Email in addition, messages from some representatives have flooded the phone and social media channels.
Member of the Greens, like Berg, a member of the Committee on Social Affairs and Health Noora Koponen says that messages received via text message or Facebook, for example, have largely followed the same pattern as those received via e – mail.
Koponen in particular says that he is surprised that now messages have come from new directions, even from half-baked people. According to Koponen, the previously aggressive sending of e-mails has come largely from the far right.
“I myself am a former healthcare professional and have been in close contact with various actors in the welfare sector. It can now be seen that a considerable amount of participation has also been made from this sector in the dissemination of disinformation previously maintained by the far right, “says Koponen, who previously worked as a physiotherapist.
“With a corona passport, a variety of extremist movements seem to have found each other. The content of the messages has both far-right and left-wing features, ”Kemppi confirms Koponen’s findings.
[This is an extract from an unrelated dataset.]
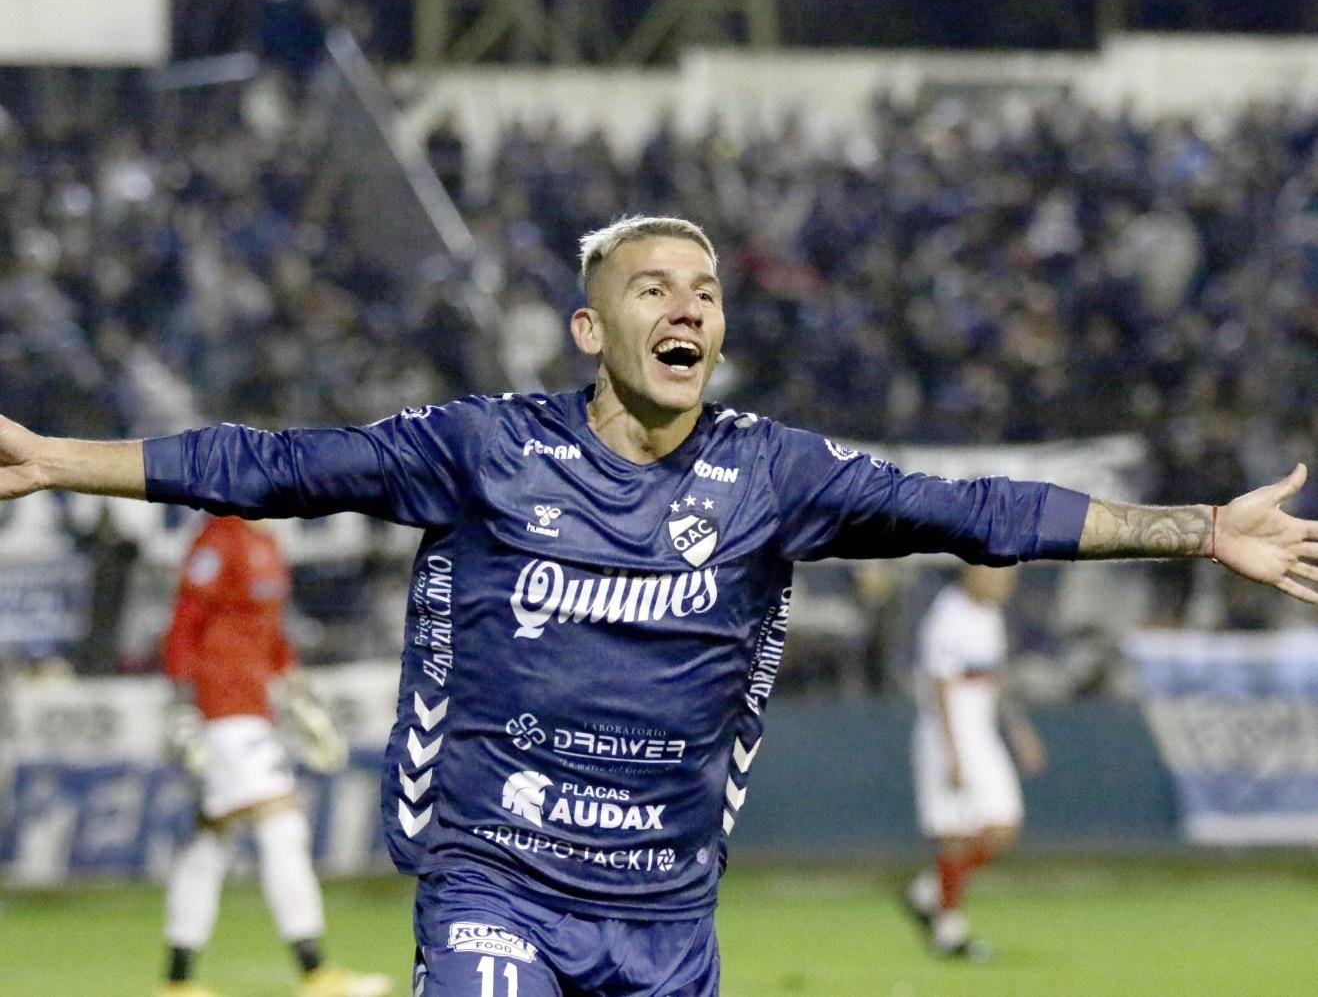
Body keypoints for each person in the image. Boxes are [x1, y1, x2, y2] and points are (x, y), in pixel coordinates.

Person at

Crime reports none of the representatives interviewed by HS has done so, although the content of some of the messages has led it to consider such.
“There are probably some who should report a crime, but I have experienced them so mechanized that I have not taken them personally,” Kemppi says.
Berg has been on the same lines. Koponen, for his part, says that once the situation has normalized, he intends to review the messages on the subject and assess whether there is a need for further action in their content.
“However, there has been no direct threat to life and health.”